From the volcano to the death road

on 2017-10-29 in Colombia
We headed directly west from Bogota to the nearby Volcano del Ruiz. Gonzalo had mentioned to us that the road around the volcano would be mostly gravel which is why we decided to stop early near the volcano. The next morning we headed straight towards the mountain. We soon realized that our view would mostly be obstructed by thick fog. Our decision to stop the day before was definitely the right one, but we still stood before closed gates at the end of the gravel road. It was prohibited to go up the last kilometers by bike because of volcanic activities and so we would have to take a bus or a car. Because of the thick fog we decided against the tour because it was impossible to see further then a couple of hundred meters.

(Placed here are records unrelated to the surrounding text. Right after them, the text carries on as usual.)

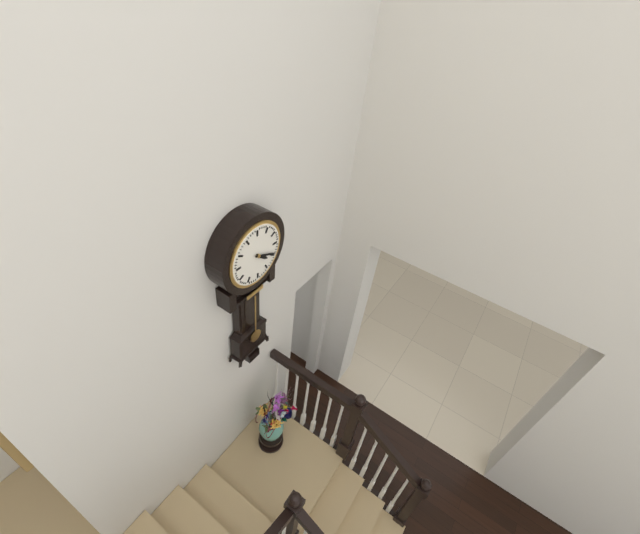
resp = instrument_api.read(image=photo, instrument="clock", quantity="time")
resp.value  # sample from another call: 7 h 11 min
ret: 4 h 19 min
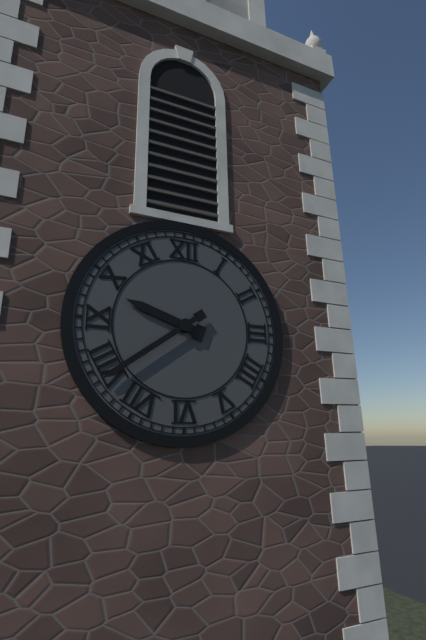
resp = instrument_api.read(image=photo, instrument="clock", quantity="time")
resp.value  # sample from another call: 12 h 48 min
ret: 9 h 39 min
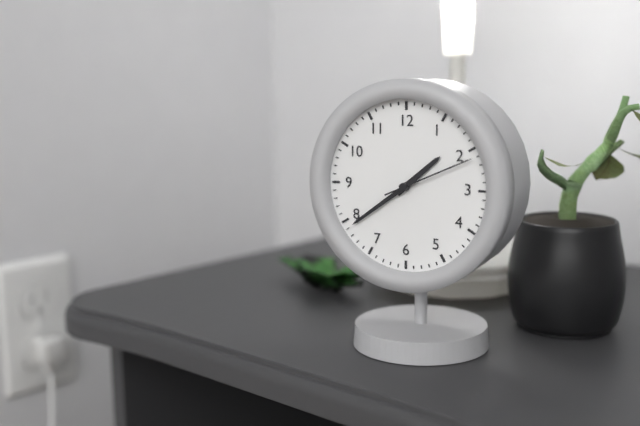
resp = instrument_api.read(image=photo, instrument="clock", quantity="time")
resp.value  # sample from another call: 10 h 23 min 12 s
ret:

So we headed further south crossing the high Andes at more than 13000 feet. The landscape was incredible, finally we were back in the mountains. No more jungle, no more high humidity, only beautiful curvy roads through trees and fields. We kept passing through clouds on these high winding roads so it was a mix of sunshine and fog. Sometimes we were hit by short thunderstorms with lots of rain followed by beautiful blue skies and a warm shining sun. We ventured forth alongside the mountains towards the south. We were surprised to see so much military along the road. Geared up to the teeth with large caliber rifles and vehicles. We got a little sense of what it meant to fight the guerrilla. This region is still riddled with small guerrilla groups fighting with the local military in spite of the year long peace contract between the government and Farc. The military personal along the roads always gave us a thumbs up when we passed which at first we thought was quite common to us bike travelers, but after seeing that they also did this to the locals we concluded that it meant that the road was clear.

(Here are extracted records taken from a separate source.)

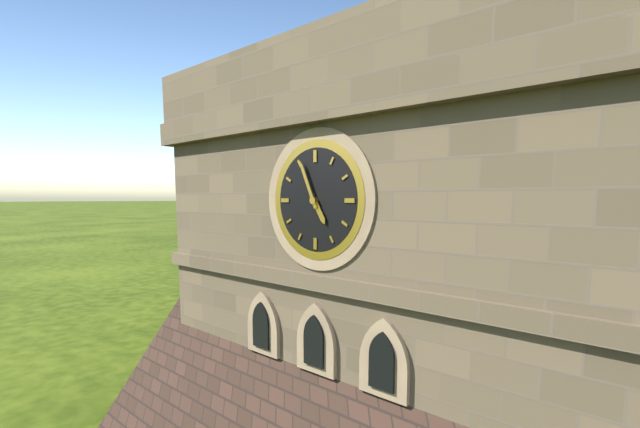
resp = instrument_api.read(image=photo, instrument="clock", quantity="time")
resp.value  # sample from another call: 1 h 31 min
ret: 4 h 56 min
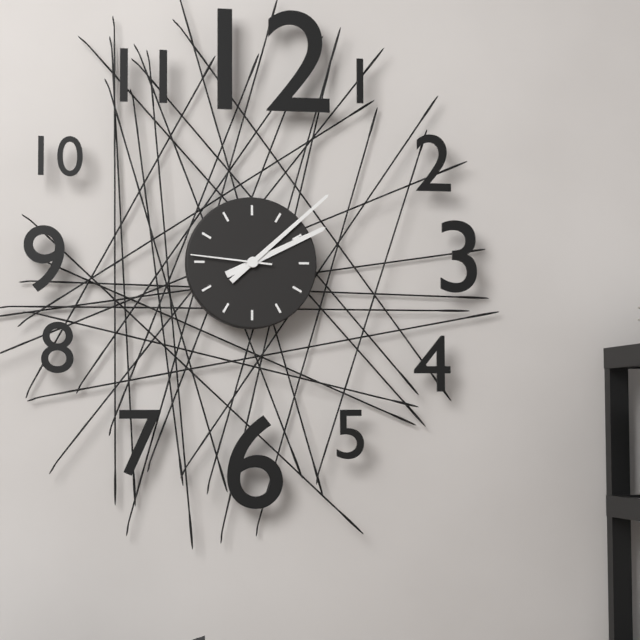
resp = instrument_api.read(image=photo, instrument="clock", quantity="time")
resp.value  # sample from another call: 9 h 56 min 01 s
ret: 2 h 08 min 46 s
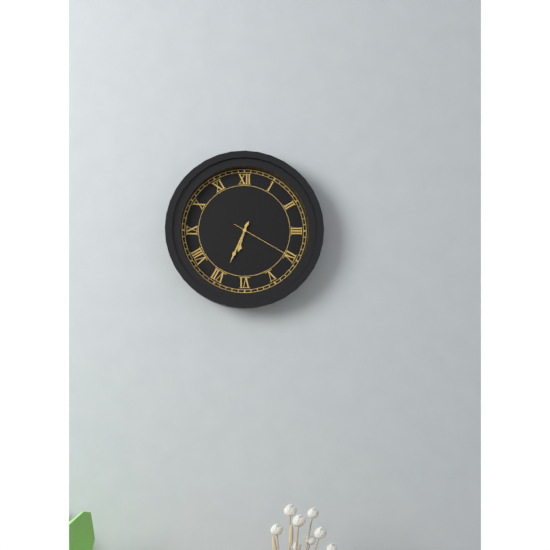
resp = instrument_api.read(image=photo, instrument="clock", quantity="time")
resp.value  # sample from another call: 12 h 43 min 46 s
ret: 6 h 34 min 20 s
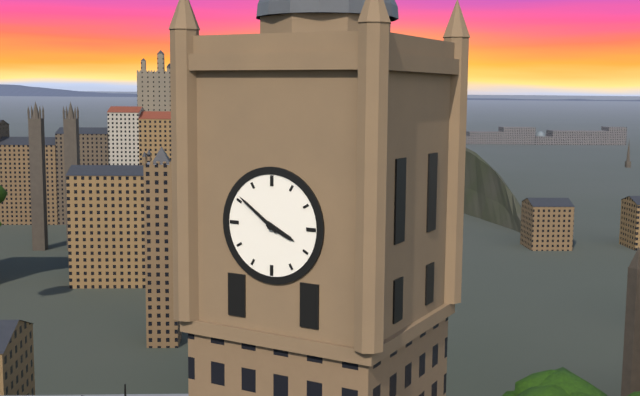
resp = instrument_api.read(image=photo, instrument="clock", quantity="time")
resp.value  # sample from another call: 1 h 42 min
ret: 3 h 51 min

Shortly before the border to Ecuador we switched back to the Panamericana, because the road leading us to it called "Trampolín de la Muerte" was supposed to be a beautiful gravel road across the mountains. It is also famous as one of the most dangerous roads of South America. This reputation mostly comes from back in the days when there was no way around and many trucks crashed down the steep cliffs. If one does not try to make record times across the mountain pass it simply turns into a beautiful and fun offroad pass. None of us died and so we found ourselves once more on the Panamericana. The Panamericana is the infamous road from Alaska to Ushuaia and equally famous as the Route 66. But to be honest as it is with most of the famous roads that stand for freedom and adventure in the end they are basically just very famous unspectacular roads. Their reputation is the only thing that survived over time. More interesting was the Santuario de Las Lajas, a church built near the Colombian-Ecuadorian border. It was built in a valley on a bridge stretching over a river. One can already see it from the mountains far away. After a short visit with some pictures we headed to the border. The Colombian side was quick and went without any problems, that's how borders should be! In a good mood we headed towards Ecuador where we were greeted by the exact opposite.